Setiap orang yang pernah menikmati Tahu Sumedang bakal menyatakan, o itu tahu goreng yang bentuk segi empat. Ukurannya kecil-kecil. Tampilan luarnya terlihat krispi berwarna kuning  coklat. Namun dalamnya berwarna putih, isinya kosong.
Sebagian menyatakan, itu tahu yang biasa ditawarkan oleh pedagang-pedagang asongan. Naik-turun bus kota dan bus Antar Kota Antar Provinsi, alias AKAP. Para pedagang asongan ini biasanya menawarkan jajanannya di dalam kantong plastik, berisi potongan tahu dan cabe rawit hijau.

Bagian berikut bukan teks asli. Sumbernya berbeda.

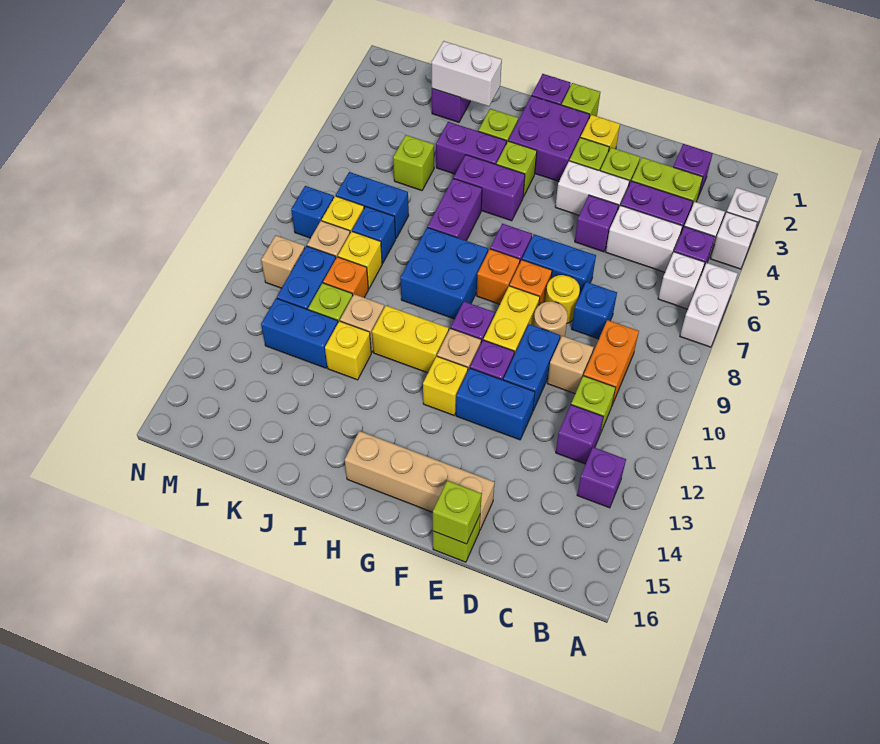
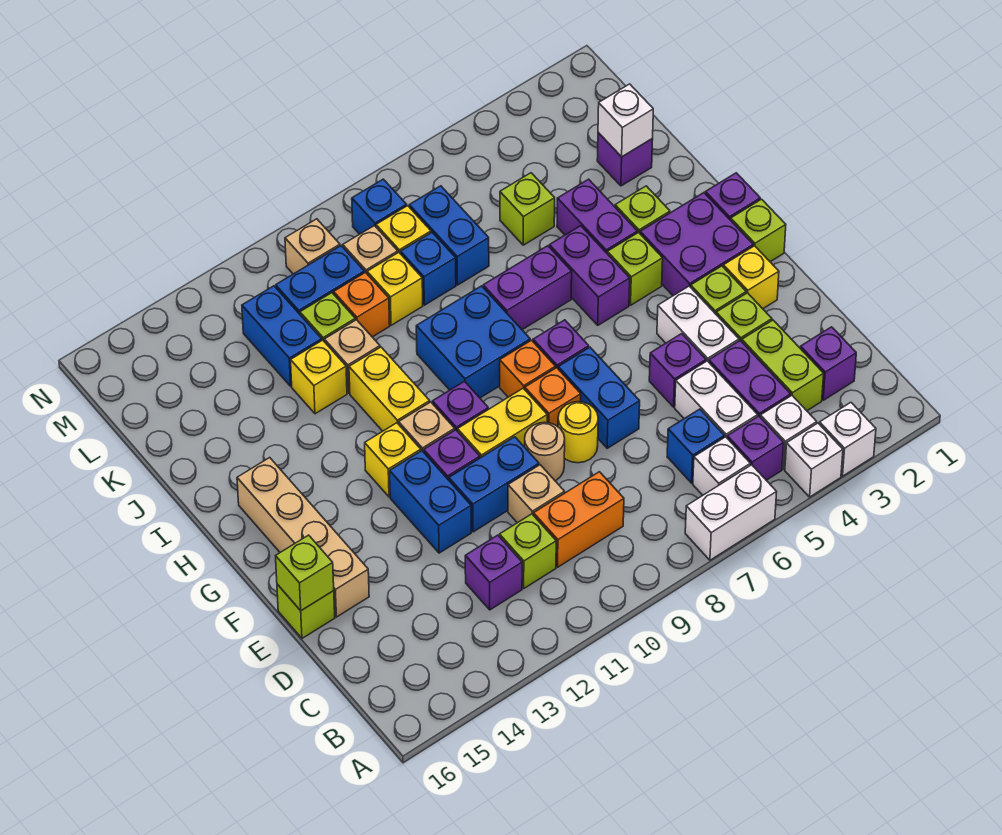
purple 1x1 brick [577,447,626,508] -> none
blue 1x1 brick [572,282,617,339] -> blue 1x1 brick moved to [667,409,724,483]
white 1x2 brick [432,41,502,107] -> white 1x1 brick [598,84,653,157]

Menariknya, tahu ini memiliki segmentasi pasar yang luas. Mulai dari orang tua, remaja, hingga anak-anak. Para penikmatnya juga dari berbagai kalangan. Entah kelas menengah ke bawah, atau menengah ke atas. Kelompok kaya pun menggemari tahu kosong ini.
Pesaing-pesaing Tahu Sumedang tentunya banyak. Di Bogor, misalnya pernah muncul Tahu Yun Yi. Lalu ada pula Tahu Go. Belum lagi tahu isi dengan berbagai variasi.
Bahkan sekitar tahun 2016, pernah viral tahu bulat yang konon berasal dari Cianjur, Jawa Barat. Saban hari berkeliling menggunakan mobil sambil memperdengarkan rekaman suara tentang tahu bulat ini.
Perkara rekaman suara ini, teman saya yang tinggal di Depok sampai hafal. "Tahu bulat, digoreng dadakan, lima ratusan, gurih-gurih, nyoi.....". Saking hafalnya, kadang ia bernyanyi menirukan bunyi rekaman tersebut, sekali pun tak ada penjual yang lewat.
Sekali pun banyak saingan, Tahu Sumedang tetaplah dicintai para penggemarnya. Buktinya, hingga kini orang penikmat tahu tetap mencarinya. Baik untuk dimakan di tempat, maupun dibawa pulang, atau buat oleh-oleh.
Sekilas Tentang Tahu Sumedang
Nur Azis dalam Detik.com (Minggu, 20 Maret 2022) pernah mengulas tentang muasal Tahu Sumedang ini. Awal mulanya, tahu ini bernama tahu bungkeng yang dibuat oleh imigran Tiongkok, Ong Kino sejak abad ke-20. Mereka tinggal di Sumedang.